Copy out the material below, switching "Grost" to "Vector" wherever it occurs and keeping everything else the same.
################
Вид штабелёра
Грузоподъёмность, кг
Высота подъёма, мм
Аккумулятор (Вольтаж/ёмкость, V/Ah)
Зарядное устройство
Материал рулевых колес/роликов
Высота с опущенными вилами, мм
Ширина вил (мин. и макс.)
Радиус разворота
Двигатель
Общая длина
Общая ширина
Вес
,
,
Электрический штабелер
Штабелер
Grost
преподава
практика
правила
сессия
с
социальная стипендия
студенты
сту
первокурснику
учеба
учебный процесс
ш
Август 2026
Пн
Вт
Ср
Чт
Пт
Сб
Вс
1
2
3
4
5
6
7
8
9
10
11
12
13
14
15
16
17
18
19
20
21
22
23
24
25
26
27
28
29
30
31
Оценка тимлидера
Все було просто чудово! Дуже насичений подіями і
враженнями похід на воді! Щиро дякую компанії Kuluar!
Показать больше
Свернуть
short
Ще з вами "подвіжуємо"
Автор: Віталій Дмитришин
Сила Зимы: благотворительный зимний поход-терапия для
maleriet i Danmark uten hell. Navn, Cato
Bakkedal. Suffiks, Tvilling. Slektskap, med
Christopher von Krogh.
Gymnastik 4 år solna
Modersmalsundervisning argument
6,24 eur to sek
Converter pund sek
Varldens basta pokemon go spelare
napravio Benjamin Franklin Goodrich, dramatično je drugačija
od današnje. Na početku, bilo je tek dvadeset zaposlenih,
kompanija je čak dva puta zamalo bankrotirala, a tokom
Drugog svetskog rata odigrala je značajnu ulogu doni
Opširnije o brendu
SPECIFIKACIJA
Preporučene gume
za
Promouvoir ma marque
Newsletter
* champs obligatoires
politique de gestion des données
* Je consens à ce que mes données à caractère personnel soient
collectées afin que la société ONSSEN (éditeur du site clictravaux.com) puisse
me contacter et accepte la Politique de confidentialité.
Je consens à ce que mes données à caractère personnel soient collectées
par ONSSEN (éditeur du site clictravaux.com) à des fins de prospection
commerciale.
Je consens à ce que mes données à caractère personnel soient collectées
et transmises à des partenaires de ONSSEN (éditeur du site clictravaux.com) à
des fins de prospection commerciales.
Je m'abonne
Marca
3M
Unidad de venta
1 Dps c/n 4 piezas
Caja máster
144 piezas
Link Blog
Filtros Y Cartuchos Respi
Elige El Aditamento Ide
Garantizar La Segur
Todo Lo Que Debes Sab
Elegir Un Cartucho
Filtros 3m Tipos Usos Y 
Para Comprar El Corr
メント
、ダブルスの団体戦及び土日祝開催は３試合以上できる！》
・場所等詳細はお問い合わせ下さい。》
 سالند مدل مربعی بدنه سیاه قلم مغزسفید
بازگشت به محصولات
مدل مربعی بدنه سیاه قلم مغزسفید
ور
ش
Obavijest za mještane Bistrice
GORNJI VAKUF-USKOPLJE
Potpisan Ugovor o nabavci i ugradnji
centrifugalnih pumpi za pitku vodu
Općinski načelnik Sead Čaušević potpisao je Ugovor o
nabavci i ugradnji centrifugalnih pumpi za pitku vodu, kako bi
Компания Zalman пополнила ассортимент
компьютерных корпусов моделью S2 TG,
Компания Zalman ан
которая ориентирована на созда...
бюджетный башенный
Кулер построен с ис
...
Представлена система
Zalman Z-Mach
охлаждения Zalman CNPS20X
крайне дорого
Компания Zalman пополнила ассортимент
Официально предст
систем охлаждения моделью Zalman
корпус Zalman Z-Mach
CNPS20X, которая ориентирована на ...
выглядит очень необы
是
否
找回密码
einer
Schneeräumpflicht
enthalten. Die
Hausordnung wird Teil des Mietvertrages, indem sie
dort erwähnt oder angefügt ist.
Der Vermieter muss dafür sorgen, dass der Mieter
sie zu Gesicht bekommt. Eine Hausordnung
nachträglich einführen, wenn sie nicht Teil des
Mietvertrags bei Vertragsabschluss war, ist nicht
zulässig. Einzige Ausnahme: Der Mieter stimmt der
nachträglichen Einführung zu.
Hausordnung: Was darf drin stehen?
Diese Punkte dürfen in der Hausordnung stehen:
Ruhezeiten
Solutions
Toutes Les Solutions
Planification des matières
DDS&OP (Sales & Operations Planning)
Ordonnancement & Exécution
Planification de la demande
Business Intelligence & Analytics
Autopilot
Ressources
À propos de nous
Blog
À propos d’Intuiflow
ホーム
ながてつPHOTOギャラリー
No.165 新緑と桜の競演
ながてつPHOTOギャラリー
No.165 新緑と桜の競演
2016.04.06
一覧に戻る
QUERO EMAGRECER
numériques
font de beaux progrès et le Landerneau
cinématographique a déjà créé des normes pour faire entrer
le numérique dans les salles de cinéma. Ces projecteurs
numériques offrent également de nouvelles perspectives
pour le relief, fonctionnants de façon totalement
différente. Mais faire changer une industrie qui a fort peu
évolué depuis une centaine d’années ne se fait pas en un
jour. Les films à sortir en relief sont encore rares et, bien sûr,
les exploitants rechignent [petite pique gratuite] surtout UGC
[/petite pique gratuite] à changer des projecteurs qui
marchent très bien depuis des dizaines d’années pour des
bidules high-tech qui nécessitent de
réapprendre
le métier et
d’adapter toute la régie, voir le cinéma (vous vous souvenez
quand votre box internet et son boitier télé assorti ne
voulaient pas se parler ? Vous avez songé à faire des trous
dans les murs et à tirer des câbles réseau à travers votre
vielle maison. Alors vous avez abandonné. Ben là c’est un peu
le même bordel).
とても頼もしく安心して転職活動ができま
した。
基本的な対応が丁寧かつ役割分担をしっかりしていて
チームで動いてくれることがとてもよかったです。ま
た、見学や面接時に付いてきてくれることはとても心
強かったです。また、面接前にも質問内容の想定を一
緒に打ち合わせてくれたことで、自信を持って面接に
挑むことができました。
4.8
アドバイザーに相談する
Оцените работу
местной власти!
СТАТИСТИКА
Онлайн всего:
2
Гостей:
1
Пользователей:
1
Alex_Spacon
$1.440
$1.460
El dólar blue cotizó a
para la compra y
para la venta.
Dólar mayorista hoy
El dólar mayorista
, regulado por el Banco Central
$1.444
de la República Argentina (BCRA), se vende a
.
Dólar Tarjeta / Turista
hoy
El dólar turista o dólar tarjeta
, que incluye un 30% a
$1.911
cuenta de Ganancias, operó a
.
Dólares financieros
################
## SOLUTION TO THE PROBLEM
Вид штабелёра
Грузоподъёмность, кг
Высота подъёма, мм
Аккумулятор (Вольтаж/ёмкость, V/Ah)
Зарядное устройство
Материал рулевых колес/роликов
Высота с опущенными вилами, мм
Ширина вил (мин. и макс.)
Радиус разворота
Двигатель
Общая длина
Общая ширина
Вес
,
,
Электрический штабелер
Штабелер
Vector
преподава
практика
правила
сессия
с
социальная стипендия
студенты
сту
первокурснику
учеба
учебный процесс
ш
Август 2026
Пн
Вт
Ср
Чт
Пт
Сб
Вс
1
2
3
4
5
6
7
8
9
10
11
12
13
14
15
16
17
18
19
20
21
22
23
24
25
26
27
28
29
30
31
Оценка тимлидера
Все було просто чудово! Дуже насичений подіями і
враженнями похід на воді! Щиро дякую компанії Kuluar!
Показать больше
Свернуть
short
Ще з вами "подвіжуємо"
Автор: Віталій Дмитришин
Сила Зимы: благотворительный зимний поход-терапия для
maleriet i Danmark uten hell. Navn, Cato
Bakkedal. Suffiks, Tvilling. Slektskap, med
Christopher von Krogh.
Gymnastik 4 år solna
Modersmalsundervisning argument
6,24 eur to sek
Converter pund sek
Varldens basta pokemon go spelare
napravio Benjamin Franklin Goodrich, dramatično je drugačija
od današnje. Na početku, bilo je tek dvadeset zaposlenih,
kompanija je čak dva puta zamalo bankrotirala, a tokom
Drugog svetskog rata odigrala je značajnu ulogu doni
Opširnije o brendu
SPECIFIKACIJA
Preporučene gume
za
Promouvoir ma marque
Newsletter
* champs obligatoires
politique de gestion des données
* Je consens à ce que mes données à caractère personnel soient
collectées afin que la société ONSSEN (éditeur du site clictravaux.com) puisse
me contacter et accepte la Politique de confidentialité.
Je consens à ce que mes données à caractère personnel soient collectées
par ONSSEN (éditeur du site clictravaux.com) à des fins de prospection
commerciale.
Je consens à ce que mes données à caractère personnel soient collectées
et transmises à des partenaires de ONSSEN (éditeur du site clictravaux.com) à
des fins de prospection commerciales.
Je m'abonne
Marca
3M
Unidad de venta
1 Dps c/n 4 piezas
Caja máster
144 piezas
Link Blog
Filtros Y Cartuchos Respi
Elige El Aditamento Ide
Garantizar La Segur
Todo Lo Que Debes Sab
Elegir Un Cartucho
Filtros 3m Tipos Usos Y 
Para Comprar El Corr
メント
、ダブルスの団体戦及び土日祝開催は３試合以上できる！》
・場所等詳細はお問い合わせ下さい。》
 سالند مدل مربعی بدنه سیاه قلم مغزسفید
بازگشت به محصولات
مدل مربعی بدنه سیاه قلم مغزسفید
ور
ش
Obavijest za mještane Bistrice
GORNJI VAKUF-USKOPLJE
Potpisan Ugovor o nabavci i ugradnji
centrifugalnih pumpi za pitku vodu
Općinski načelnik Sead Čaušević potpisao je Ugovor o
nabavci i ugradnji centrifugalnih pumpi za pitku vodu, kako bi
Компания Zalman пополнила ассортимент
компьютерных корпусов моделью S2 TG,
Компания Zalman ан
которая ориентирована на созда...
бюджетный башенный
Кулер построен с ис
...
Представлена система
Zalman Z-Mach
охлаждения Zalman CNPS20X
крайне дорого
Компания Zalman пополнила ассортимент
Официально предст
систем охлаждения моделью Zalman
корпус Zalman Z-Mach
CNPS20X, которая ориентирована на ...
выглядит очень необы
是
否
找回密码
einer
Schneeräumpflicht
enthalten. Die
Hausordnung wird Teil des Mietvertrages, indem sie
dort erwähnt oder angefügt ist.
Der Vermieter muss dafür sorgen, dass der Mieter
sie zu Gesicht bekommt. Eine Hausordnung
nachträglich einführen, wenn sie nicht Teil des
Mietvertrags bei Vertragsabschluss war, ist nicht
zulässig. Einzige Ausnahme: Der Mieter stimmt der
nachträglichen Einführung zu.
Hausordnung: Was darf drin stehen?
Diese Punkte dürfen in der Hausordnung stehen:
Ruhezeiten
Solutions
Toutes Les Solutions
Planification des matières
DDS&OP (Sales & Operations Planning)
Ordonnancement & Exécution
Planification de la demande
Business Intelligence & Analytics
Autopilot
Ressources
À propos de nous
Blog
À propos d’Intuiflow
ホーム
ながてつPHOTOギャラリー
No.165 新緑と桜の競演
ながてつPHOTOギャラリー
No.165 新緑と桜の競演
2016.04.06
一覧に戻る
QUERO EMAGRECER
numériques
font de beaux progrès et le Landerneau
cinématographique a déjà créé des normes pour faire entrer
le numérique dans les salles de cinéma. Ces projecteurs
numériques offrent également de nouvelles perspectives
pour le relief, fonctionnants de façon totalement
différente. Mais faire changer une industrie qui a fort peu
évolué depuis une centaine d’années ne se fait pas en un
jour. Les films à sortir en relief sont encore rares et, bien sûr,
les exploitants rechignent [petite pique gratuite] surtout UGC
[/petite pique gratuite] à changer des projecteurs qui
marchent très bien depuis des dizaines d’années pour des
bidules high-tech qui nécessitent de
réapprendre
le métier et
d’adapter toute la régie, voir le cinéma (vous vous souvenez
quand votre box internet et son boitier télé assorti ne
voulaient pas se parler ? Vous avez songé à faire des trous
dans les murs et à tirer des câbles réseau à travers votre
vielle maison. Alors vous avez abandonné. Ben là c’est un peu
le même bordel).
とても頼もしく安心して転職活動ができま
した。
基本的な対応が丁寧かつ役割分担をしっかりしていて
チームで動いてくれることがとてもよかったです。ま
た、見学や面接時に付いてきてくれることはとても心
強かったです。また、面接前にも質問内容の想定を一
緒に打ち合わせてくれたことで、自信を持って面接に
挑むことができました。
4.8
アドバイザーに相談する
Оцените работу
местной власти!
СТАТИСТИКА
Онлайн всего:
2
Гостей:
1
Пользователей:
1
Alex_Spacon
$1.440
$1.460
El dólar blue cotizó a
para la compra y
para la venta.
Dólar mayorista hoy
El dólar mayorista
, regulado por el Banco Central
$1.444
de la República Argentina (BCRA), se vende a
.
Dólar Tarjeta / Turista
hoy
El dólar turista o dólar tarjeta
, que incluye un 30% a
$1.911
cuenta de Ganancias, operó a
.
Dólares financieros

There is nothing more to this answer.